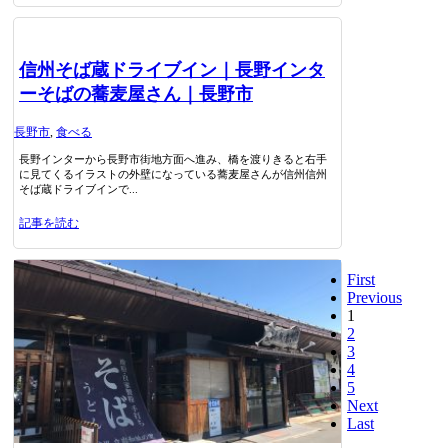
信州そば蔵ドライブイン｜長野インタ
ーそばの蕎麦屋さん｜長野市
長野市
,
食べる
長野インターから長野市街地方面へ進み、橋を渡りきると右手
に見てくるイラストの外壁になっている蕎麦屋さんが信州信州
そば蔵ドライブインで...
記事を読む
First
Previous
1
2
3
4
5
Next
Last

Work instruction. What you return should be all of the material above, exactly, and none of its pictures.

Answer space.
信州そば蔵ドライブイン｜長野インタ
ーそばの蕎麦屋さん｜長野市
長野市
,
食べる
長野インターから長野市街地方面へ進み、橋を渡りきると右手
に見てくるイラストの外壁になっている蕎麦屋さんが信州信州
そば蔵ドライブインで...
記事を読む
First
Previous
1
2
3
4
5
Next
Last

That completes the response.